**JOB**: Reproduce all entries precisely, down to the last character.

**Items listed in a dataset**:
------------------------------------
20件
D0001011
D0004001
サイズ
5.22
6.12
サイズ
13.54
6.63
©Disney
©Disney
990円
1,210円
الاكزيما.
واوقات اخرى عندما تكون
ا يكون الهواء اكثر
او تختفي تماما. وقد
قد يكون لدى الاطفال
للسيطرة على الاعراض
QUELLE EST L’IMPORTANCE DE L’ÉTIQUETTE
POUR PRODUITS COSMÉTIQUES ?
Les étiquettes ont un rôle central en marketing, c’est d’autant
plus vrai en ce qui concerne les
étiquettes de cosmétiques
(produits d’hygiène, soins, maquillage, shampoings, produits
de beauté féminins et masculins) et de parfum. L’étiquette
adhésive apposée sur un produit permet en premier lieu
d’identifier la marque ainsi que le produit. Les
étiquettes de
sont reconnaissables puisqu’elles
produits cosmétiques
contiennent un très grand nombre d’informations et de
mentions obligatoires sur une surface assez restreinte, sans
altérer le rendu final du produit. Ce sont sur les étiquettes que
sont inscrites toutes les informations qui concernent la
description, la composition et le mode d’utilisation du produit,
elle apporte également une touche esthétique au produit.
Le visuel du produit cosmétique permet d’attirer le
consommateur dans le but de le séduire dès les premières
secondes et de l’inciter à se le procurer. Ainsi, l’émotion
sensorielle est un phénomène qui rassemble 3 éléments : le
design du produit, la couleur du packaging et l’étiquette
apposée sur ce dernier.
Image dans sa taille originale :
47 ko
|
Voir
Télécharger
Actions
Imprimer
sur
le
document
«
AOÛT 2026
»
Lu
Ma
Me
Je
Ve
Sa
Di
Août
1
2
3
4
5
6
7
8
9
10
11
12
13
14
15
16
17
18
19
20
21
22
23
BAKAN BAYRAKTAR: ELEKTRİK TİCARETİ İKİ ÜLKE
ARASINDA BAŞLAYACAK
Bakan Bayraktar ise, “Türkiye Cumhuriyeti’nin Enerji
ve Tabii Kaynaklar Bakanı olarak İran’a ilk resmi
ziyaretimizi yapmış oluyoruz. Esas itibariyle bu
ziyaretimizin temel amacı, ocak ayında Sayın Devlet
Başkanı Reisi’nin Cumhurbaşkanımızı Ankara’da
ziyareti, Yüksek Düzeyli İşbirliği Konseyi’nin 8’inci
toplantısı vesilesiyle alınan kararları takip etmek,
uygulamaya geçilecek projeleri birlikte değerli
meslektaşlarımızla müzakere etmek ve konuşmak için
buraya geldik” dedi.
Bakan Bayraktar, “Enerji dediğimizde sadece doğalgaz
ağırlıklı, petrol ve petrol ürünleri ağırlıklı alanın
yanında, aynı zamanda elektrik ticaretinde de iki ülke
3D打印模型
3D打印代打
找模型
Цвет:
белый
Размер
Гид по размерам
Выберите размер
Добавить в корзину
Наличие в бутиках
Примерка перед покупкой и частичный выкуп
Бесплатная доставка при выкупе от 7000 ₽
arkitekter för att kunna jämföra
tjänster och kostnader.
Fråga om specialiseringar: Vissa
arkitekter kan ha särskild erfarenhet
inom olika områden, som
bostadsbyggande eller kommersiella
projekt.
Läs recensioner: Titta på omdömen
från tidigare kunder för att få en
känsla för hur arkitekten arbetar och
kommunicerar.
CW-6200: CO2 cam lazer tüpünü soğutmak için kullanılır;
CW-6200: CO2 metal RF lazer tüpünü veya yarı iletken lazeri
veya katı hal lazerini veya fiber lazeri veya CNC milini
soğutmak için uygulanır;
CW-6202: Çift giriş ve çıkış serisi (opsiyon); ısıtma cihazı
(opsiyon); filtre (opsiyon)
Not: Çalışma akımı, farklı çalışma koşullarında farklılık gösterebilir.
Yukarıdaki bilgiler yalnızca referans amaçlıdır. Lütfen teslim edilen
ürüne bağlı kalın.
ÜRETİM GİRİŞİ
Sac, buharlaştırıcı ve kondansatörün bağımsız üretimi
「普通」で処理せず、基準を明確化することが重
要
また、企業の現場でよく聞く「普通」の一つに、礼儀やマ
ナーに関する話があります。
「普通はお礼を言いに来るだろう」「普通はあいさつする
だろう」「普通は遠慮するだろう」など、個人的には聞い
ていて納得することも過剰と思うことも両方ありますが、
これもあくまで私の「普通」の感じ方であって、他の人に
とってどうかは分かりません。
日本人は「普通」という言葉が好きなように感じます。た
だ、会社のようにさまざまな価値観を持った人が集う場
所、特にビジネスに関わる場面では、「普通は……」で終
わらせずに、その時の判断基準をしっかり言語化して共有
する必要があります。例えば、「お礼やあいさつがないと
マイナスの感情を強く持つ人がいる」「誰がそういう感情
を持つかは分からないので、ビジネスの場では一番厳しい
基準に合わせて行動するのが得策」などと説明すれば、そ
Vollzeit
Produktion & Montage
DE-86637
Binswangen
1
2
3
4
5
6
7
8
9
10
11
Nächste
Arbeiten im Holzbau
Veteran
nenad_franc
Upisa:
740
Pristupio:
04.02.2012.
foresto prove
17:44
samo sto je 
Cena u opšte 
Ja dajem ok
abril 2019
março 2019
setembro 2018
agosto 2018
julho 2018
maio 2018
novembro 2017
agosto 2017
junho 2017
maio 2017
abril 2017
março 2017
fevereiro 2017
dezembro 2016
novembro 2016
------------------------------------
**EXPECTED ANSWER**:
20件
D0001011
D0004001
サイズ
5.22
6.12
サイズ
13.54
6.63
©Disney
©Disney
990円
1,210円
الاكزيما.
واوقات اخرى عندما تكون
ا يكون الهواء اكثر
او تختفي تماما. وقد
قد يكون لدى الاطفال
للسيطرة على الاعراض
QUELLE EST L’IMPORTANCE DE L’ÉTIQUETTE
POUR PRODUITS COSMÉTIQUES ?
Les étiquettes ont un rôle central en marketing, c’est d’autant
plus vrai en ce qui concerne les
étiquettes de cosmétiques
(produits d’hygiène, soins, maquillage, shampoings, produits
de beauté féminins et masculins) et de parfum. L’étiquette
adhésive apposée sur un produit permet en premier lieu
d’identifier la marque ainsi que le produit. Les
étiquettes de
sont reconnaissables puisqu’elles
produits cosmétiques
contiennent un très grand nombre d’informations et de
mentions obligatoires sur une surface assez restreinte, sans
altérer le rendu final du produit. Ce sont sur les étiquettes que
sont inscrites toutes les informations qui concernent la
description, la composition et le mode d’utilisation du produit,
elle apporte également une touche esthétique au produit.
Le visuel du produit cosmétique permet d’attirer le
consommateur dans le but de le séduire dès les premières
secondes et de l’inciter à se le procurer. Ainsi, l’émotion
sensorielle est un phénomène qui rassemble 3 éléments : le
design du produit, la couleur du packaging et l’étiquette
apposée sur ce dernier.
Image dans sa taille originale :
47 ko
|
Voir
Télécharger
Actions
Imprimer
sur
le
document
«
AOÛT 2026
»
Lu
Ma
Me
Je
Ve
Sa
Di
Août
1
2
3
4
5
6
7
8
9
10
11
12
13
14
15
16
17
18
19
20
21
22
23
BAKAN BAYRAKTAR: ELEKTRİK TİCARETİ İKİ ÜLKE
ARASINDA BAŞLAYACAK
Bakan Bayraktar ise, “Türkiye Cumhuriyeti’nin Enerji
ve Tabii Kaynaklar Bakanı olarak İran’a ilk resmi
ziyaretimizi yapmış oluyoruz. Esas itibariyle bu
ziyaretimizin temel amacı, ocak ayında Sayın Devlet
Başkanı Reisi’nin Cumhurbaşkanımızı Ankara’da
ziyareti, Yüksek Düzeyli İşbirliği Konseyi’nin 8’inci
toplantısı vesilesiyle alınan kararları takip etmek,
uygulamaya geçilecek projeleri birlikte değerli
meslektaşlarımızla müzakere etmek ve konuşmak için
buraya geldik” dedi.
Bakan Bayraktar, “Enerji dediğimizde sadece doğalgaz
ağırlıklı, petrol ve petrol ürünleri ağırlıklı alanın
yanında, aynı zamanda elektrik ticaretinde de iki ülke
3D打印模型
3D打印代打
找模型
Цвет:
белый
Размер
Гид по размерам
Выберите размер
Добавить в корзину
Наличие в бутиках
Примерка перед покупкой и частичный выкуп
Бесплатная доставка при выкупе от 7000 ₽
arkitekter för att kunna jämföra
tjänster och kostnader.
Fråga om specialiseringar: Vissa
arkitekter kan ha särskild erfarenhet
inom olika områden, som
bostadsbyggande eller kommersiella
projekt.
Läs recensioner: Titta på omdömen
från tidigare kunder för att få en
känsla för hur arkitekten arbetar och
kommunicerar.
CW-6200: CO2 cam lazer tüpünü soğutmak için kullanılır;
CW-6200: CO2 metal RF lazer tüpünü veya yarı iletken lazeri
veya katı hal lazerini veya fiber lazeri veya CNC milini
soğutmak için uygulanır;
CW-6202: Çift giriş ve çıkış serisi (opsiyon); ısıtma cihazı
(opsiyon); filtre (opsiyon)
Not: Çalışma akımı, farklı çalışma koşullarında farklılık gösterebilir.
Yukarıdaki bilgiler yalnızca referans amaçlıdır. Lütfen teslim edilen
ürüne bağlı kalın.
ÜRETİM GİRİŞİ
Sac, buharlaştırıcı ve kondansatörün bağımsız üretimi
「普通」で処理せず、基準を明確化することが重
要
また、企業の現場でよく聞く「普通」の一つに、礼儀やマ
ナーに関する話があります。
「普通はお礼を言いに来るだろう」「普通はあいさつする
だろう」「普通は遠慮するだろう」など、個人的には聞い
ていて納得することも過剰と思うことも両方ありますが、
これもあくまで私の「普通」の感じ方であって、他の人に
とってどうかは分かりません。
日本人は「普通」という言葉が好きなように感じます。た
だ、会社のようにさまざまな価値観を持った人が集う場
所、特にビジネスに関わる場面では、「普通は……」で終
わらせずに、その時の判断基準をしっかり言語化して共有
する必要があります。例えば、「お礼やあいさつがないと
マイナスの感情を強く持つ人がいる」「誰がそういう感情
を持つかは分からないので、ビジネスの場では一番厳しい
基準に合わせて行動するのが得策」などと説明すれば、そ
Vollzeit
Produktion & Montage
DE-86637
Binswangen
1
2
3
4
5
6
7
8
9
10
11
Nächste
Arbeiten im Holzbau
Veteran
nenad_franc
Upisa:
740
Pristupio:
04.02.2012.
foresto prove
17:44
samo sto je 
Cena u opšte 
Ja dajem ok
abril 2019
março 2019
setembro 2018
agosto 2018
julho 2018
maio 2018
novembro 2017
agosto 2017
junho 2017
maio 2017
abril 2017
março 2017
fevereiro 2017
dezembro 2016
novembro 2016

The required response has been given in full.